BTW, I have 2 standard batteries, no extended.

Just curious, thanks!


----------



## adroidman (Jun 29, 2011)

Sounds normal. I get about 8-12 depending on how much I use it on one battery

Sent from my DROID BIONIC using RootzWiki Forums


----------



## moondrius (Jun 23, 2011)

My first Bionic was overheating and would drain like that or higher. My new one has been getting me through the day with around 50% battery life. Right now I am 21 hours with 50% left on 4g the whole time with the regular battery. If you are feeling any heat that could be the cause of it.


----------



## thatguy188 (Sep 28, 2011)

moondrius said:


> My first Bionic was overheating and would drain like that or higher.

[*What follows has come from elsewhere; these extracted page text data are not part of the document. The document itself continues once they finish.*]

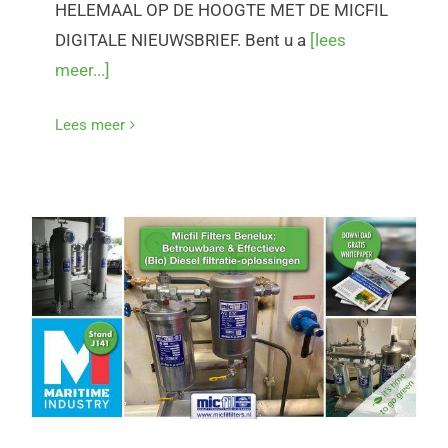
HELEMAAL OP DE HOOGTE MET DE MICFIL
DIGITALE NIEUWSBRIEF. Bent u a
[lees
meer...]
Lees meer
Bio-diesel filtratie oplossingen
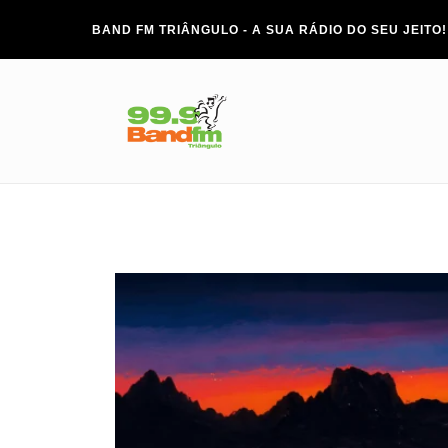
BAND FM TRIÂNGULO - A SUA RÁDIO DO SEU JEITO!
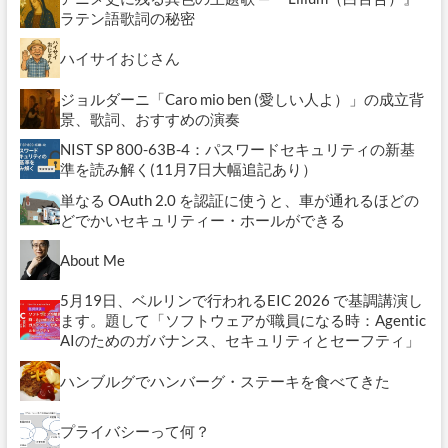
ラテン語歌詞の秘密
ハイサイおじさん
ジョルダーニ「Caro mio ben (愛しい人よ）」の成立背
景、歌詞、おすすめの演奏
NIST SP 800-63B-4：パスワードセキュリティの新基
準を読み解く(11月7日大幅追記あり）
単なる OAuth 2.0 を認証に使うと、車が通れるほどの
どでかいセキュリティー・ホールができる
About Me
5月19日、ベルリンで行われるEIC 2026 で基調講演し
ます。題して「ソフトウェアが職員になる時：Agentic
AIのためのガバナンス、セキュリティとセーフティ」
ハンブルグでハンバーグ・ステーキを食べてきた
プライバシーって何？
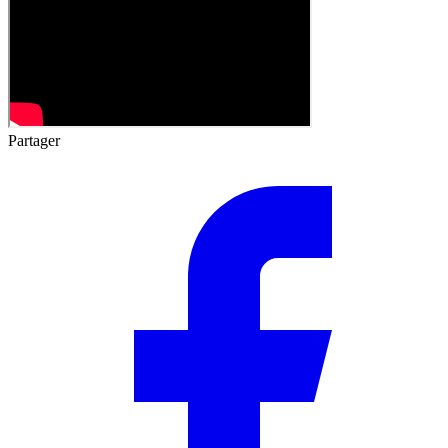
Partager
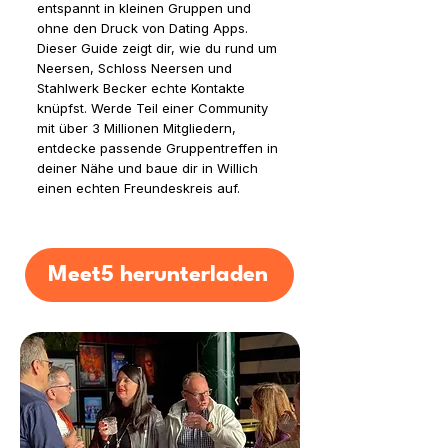
entspannt in kleinen Gruppen und
ohne den Druck von Dating Apps.
Dieser Guide zeigt dir, wie du rund um
Neersen, Schloss Neersen und
Stahlwerk Becker echte Kontakte
knüpfst. Werde Teil einer Community
mit über 3 Millionen Mitgliedern,
entdecke passende Gruppentreffen in
deiner Nähe und baue dir in Willich
einen echten Freundeskreis auf.
Meet5 herunterladen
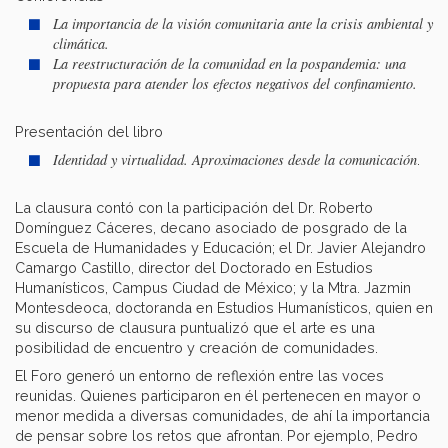
La importancia de la visión comunitaria ante la crisis ambiental y
climática.
La reestructuración de la comunidad en la pospandemia: una
propuesta para atender los efectos negativos del confinamiento.
Presentación del libro
Identidad y virtualidad. Aproximaciones desde la comunicación
.
La clausura contó con la participación del Dr. Roberto
Domínguez Cáceres, decano asociado de posgrado de la
Escuela de Humanidades y Educación; el Dr. Javier Alejandro
Camargo Castillo, director del Doctorado en Estudios
Humanísticos, Campus Ciudad de México; y la Mtra. Jazmin
Montesdeoca, doctoranda en Estudios Humanísticos, quien en
su discurso de clausura puntualizó que el arte es una
posibilidad de encuentro y creación de comunidades.
El Foro generó un entorno de reflexión entre las voces
reunidas. Quienes participaron en él pertenecen en mayor o
menor medida a diversas comunidades, de ahí la importancia
de pensar sobre los retos que afrontan. Por ejemplo, Pedro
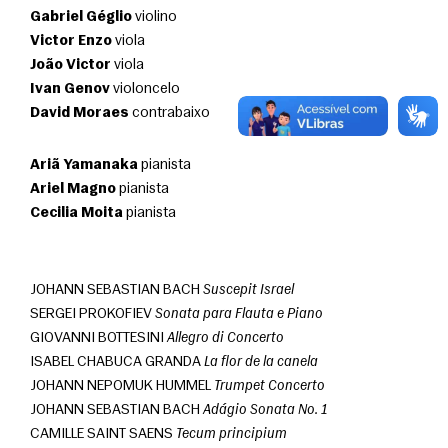
Gabriel Géglio
 violino
Victor Enzo
 viola
João Victor
 viola
Ivan Genov
 violoncelo
David Moraes
 contrabaixo
Ariã Yamanaka
 pianista
Ariel Magno
 pianista
Cecilia Moita
 pianista 
JOHANN SEBASTIAN BACH 
Suscepit Israel
SERGEI PROKOFIEV 
Sonata para Flauta e Piano
GIOVANNI BOTTESINI 
Allegro di Concerto
ISABEL CHABUCA GRANDA 
La flor de la canela
JOHANN NEPOMUK HUMMEL 
Trumpet Concerto
JOHANN SEBASTIAN BACH 
Adágio Sonata No. 1
CAMILLE SAINT SAENS 
Tecum principium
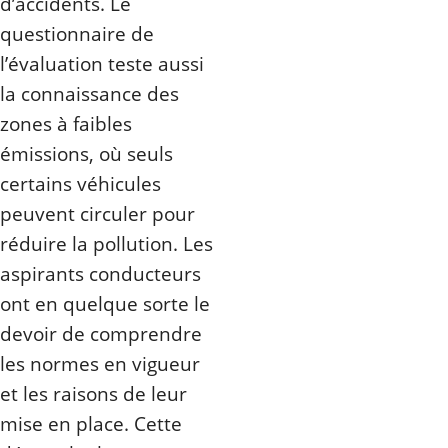
d’accidents. Le
questionnaire de
l’évaluation teste aussi
la connaissance des
zones à faibles
émissions, où seuls
certains véhicules
peuvent circuler pour
réduire la pollution. Les
aspirants conducteurs
ont en quelque sorte le
devoir de comprendre
les normes en vigueur
et les raisons de leur
mise en place. Cette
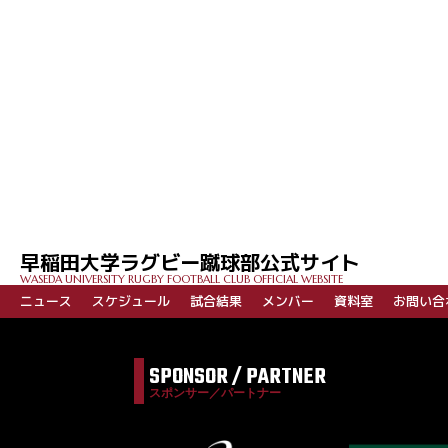
投
稿
ナ
ビ
早稲田大学ラグビー蹴球部公式サイト
ゲ
WASEDA UNIVERSITY RUGBY FOOTBALL CLUB OFFICIAL WEBSITE
ー
ニュース
スケジュール
試合結果
メンバー
資料室
お問い合
シ
ョ
SPONSOR / PARTNER
ン
スポンサー／パートナー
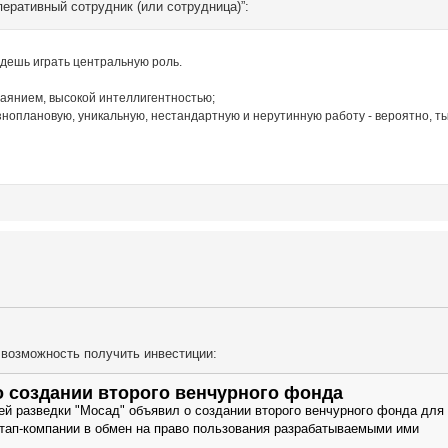
еративный сотрудник (или сотрудница)”:
удешь играть центральную роль.
баянием, высокой интеллигентностью;
ноплановую, уникальную, нестандартную и нерутинную работу - вероятно, т
 возможность получить инвестиции:
о создании второго венчурного фонда
й разведки "Мосад" объявил о создании второго венчурного фонда для
тап-компании в обмен на право пользования разрабатываемыми ими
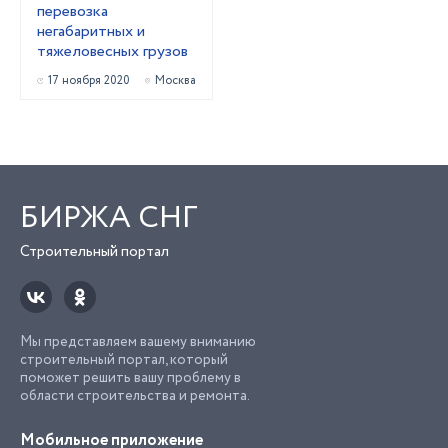
перевозка
негабаритных и
тяжеловесных грузов
17 ноября 2020
Москва
БИРЖА СНГ
Строительный портал
Мы представляем вашему вниманию
строительный портал, который
поможет решить вашу проблему в
области строительства и ремонта.
Мобильное приложение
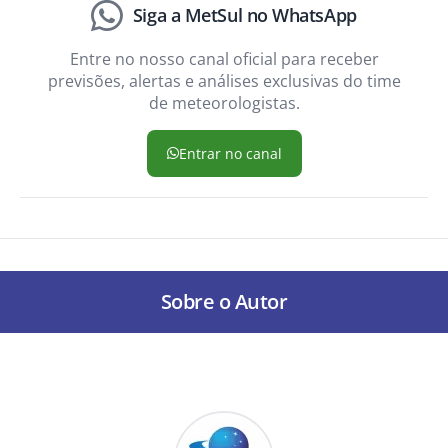
Siga a MetSul no WhatsApp
Entre no nosso canal oficial para receber
previsões, alertas e análises exclusivas do time
de meteorologistas.
Entrar no canal
Sobre o Autor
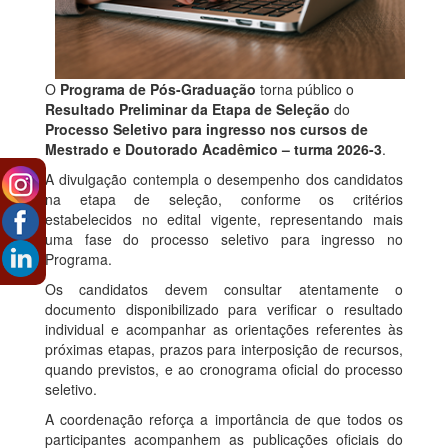
O
Programa de Pós-Graduação
torna público o
Resultado Preliminar da Etapa de Seleção
do
Processo Seletivo para ingresso nos cursos de
Mestrado e Doutorado Acadêmico – turma 2026-3
.
A divulgação contempla o desempenho dos candidatos
na etapa de seleção, conforme os critérios
estabelecidos no edital vigente, representando mais
uma fase do processo seletivo para ingresso no
Programa.
Os candidatos devem consultar atentamente o
documento disponibilizado para verificar o resultado
individual e acompanhar as orientações referentes às
próximas etapas, prazos para interposição de recursos,
quando previstos, e ao cronograma oficial do processo
seletivo.
A coordenação reforça a importância de que todos os
participantes acompanhem as publicações oficiais do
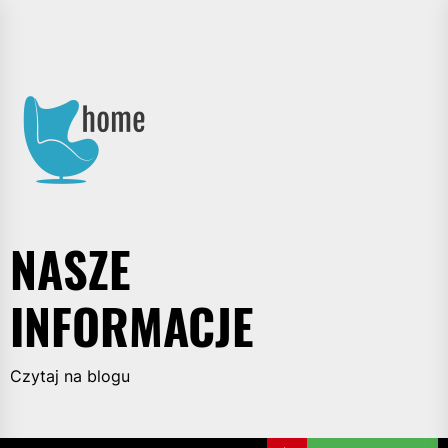
Skip
to
Nasze
the
informacje
content
NASZE
INFORMACJE
Czytaj na blogu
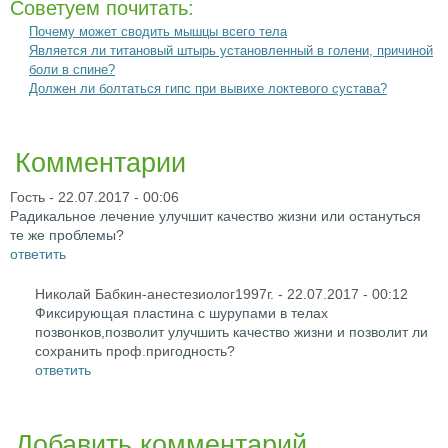
Советуем почитать:
Почему может сводить мышцы всего тела
Является ли титановый штырь установленный в голени, причиной
боли в спине?
Должен ли болтаться гипс при вывихе локтевого сустава?
Комментарии
Гость
- 22.07.2017 - 00:06
Радикальное лечение улучшит качество жизни или остануться
те же проблемы?
ответить
Николай Бабкин-анестезиолог1997г.
- 22.07.2017 - 00:12
Фиксирующая пластина с шурупами в телах
позвонков,позволит улучшить качество жизни и позволит ли
сохранить проф.пригодность?
ответить
Добавить комментарий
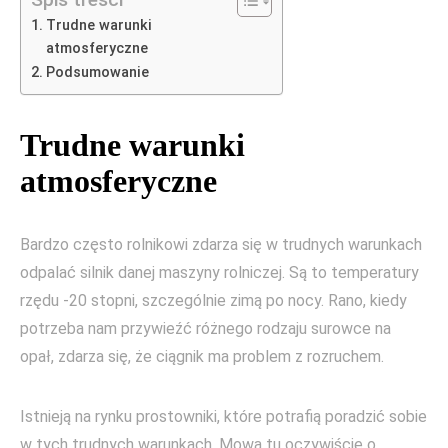
Trudne warunki
atmosferyczne
Podsumowanie
Trudne warunki
atmosferyczne
Bardzo często rolnikowi zdarza się w trudnych warunkach
odpalać silnik danej maszyny rolniczej. Są to temperatury
rzędu -20 stopni, szczególnie zimą po nocy. Rano, kiedy
potrzeba nam przywieźć różnego rodzaju surowce na
opał, zdarza się, że ciągnik ma problem z rozruchem.
Istnieją na rynku prostowniki, które potrafią poradzić sobie
w tych trudnych warunkach. Mowa tu oczywiście o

My new one has been getting me through the day with around 50% battery life. Right now I am 21 hours with 50% left on 4g the whole time with the regular battery. If you are feeling any heat that could be the cause of it.


Whoa, I don't even know if I would get that in Airplane Mode lmao. I guess the crap I have running in the background contributes to it.


----------



## thatguy188 (Sep 28, 2011)

Yikes.... 14% down in 54 minutes? Haven't even used it that much this morning....


----------



## Fyrjammer (Oct 7, 2011)

Average 10 hrs with semi heavy use. I found that 4g sticks battery juice like a vampire. I shut the 4g off unless I know I'm going to do some heavy data work.


----------